Когда Стивен перевел эти слова на французский, а Хасан – на арабский язык, бимбаши сказал с безмятежной улыбкой, что вполне доволен простым жалованьем солдата и скорей презирает материальные ценности, чем превозносит.
– Ну, друг мой, – сказал Джек, – надеюсь, что ветер продержится пару дней ради того, чтобы у вас появился шанс показать свое презрение на практике.
Ветер продержался до полудня: сначала поднялся сильный, а затем успокоился, и, несмотря на то, что на закате порывы ослабли, капитан поужинал цыпленком с песком, запив его тем же песком и слабым грогом, в полной уверенности: «египтянин» продержится всю ночь.
Макэлуи, Гилл и серанг придерживались того же мнения, и хотя они ещё не могли сделать какие-либо наблюдения сквозь облака пыли, счисления по лагу показали, что «Ниоба» находилась немного южнее Рас-Минаха и дальше предстояло плыть по глубокому расширяющемуся каналу.
Капитан оставался на палубе до самой ночной вахты – самой жаркой ночной вахты из всех, что он пережил – вслушивался в рев ветра и отчетливый глубокий звук хода корабля, наблюдал за необычным мерцанием света в изгибах волны, вздымающейся у носа, опускающейся к миделю и снова поднимающейся. Потом волна ломалась за кормой, в пылающем кильватерном следе, который простирался далеко во тьму, и хотя еще много песка летело вдоль палубы, мелкая, похожая на туман пыль исчезла.
Время от времени капитан закрывал глаза, пошатываясь из-за качки, и в эти моменты корабль пролетал сквозь его мечтания подобно песчаной буре: однако «Ниоба» шла легко – пока обе вахты находились на палубе, свернули нижние паруса, поэтому корабль плыл почти без усилий.

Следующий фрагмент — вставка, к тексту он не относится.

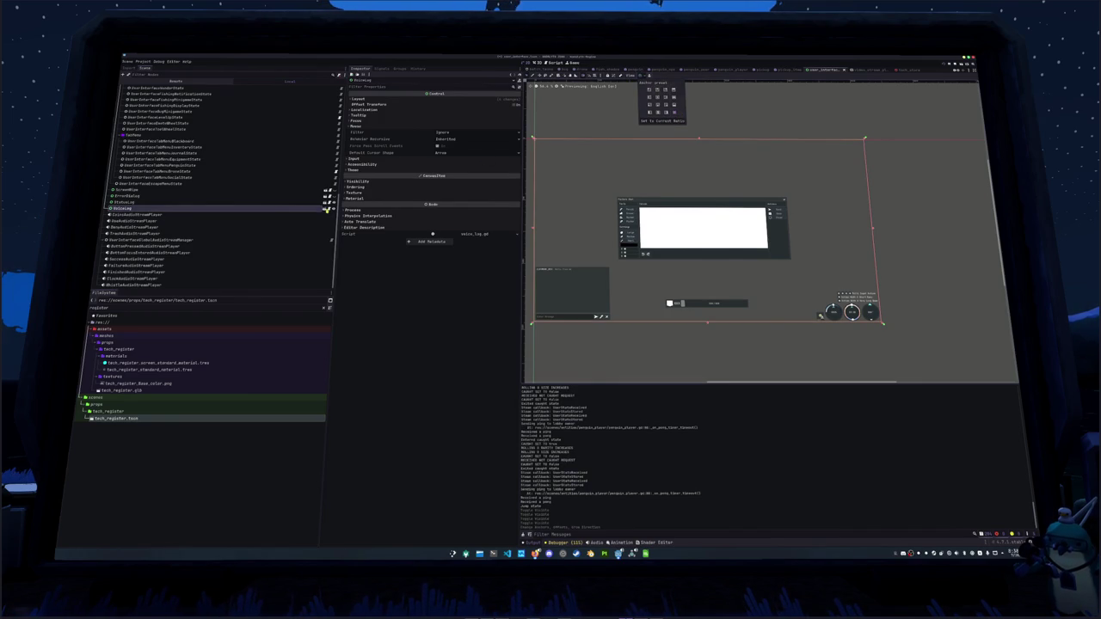
pyautogui.click(326, 209)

Бакштаги потеряли стальную упругость, а крамбол левого борта изредка опускался в воду.
– Все внимание вперед, – велел капитан после четырех склянок.
– Есть, сэр, – пришел обратно по ветру ответ.
Джек узнал по голосу молодого Тапджоя из грот-марсовых, на него можно положиться.
– Мистер Роуэн, – сказал он, – я отправляюсь спать. Позовите меня, как только покажутся острова.
Пока он шёл по палубе, штормовой ветер подталкивал его в спину. Сильный, как и раньше. И такой же жаркий и удушливый, как в полуденный зной. Но когда Джек с трудом пробился сквозь густую пелену тяжёлого сна, а Кэлэми тряс его кровать и кричал: «Острова видны, сэр! Острова прямо по курсу!», – капитан не удивился, обнаружив, что крен корабля едва ощущается, а через открытый люк не влетает ни малейшего дуновения ветра.
Недремлющая часть его сознания (к сожалению, не самая большая) подсказала, что ветер постепенно стихает. Эта мысль выбрала необычный способ пробиться через барьер невероятной усталости – сквозь сон, начавшийся с бешеной скачки на лошади, великолепной лошади, которая постепенно сжималась и уменьшалась, и с каждым мгновением Джеку становилось всё неудобнее, пока, наконец, не стало мучительно стыдно, потому что ноги уже с обеих сторон касались земли, и толпа на улице смотрела на него с неодобрением.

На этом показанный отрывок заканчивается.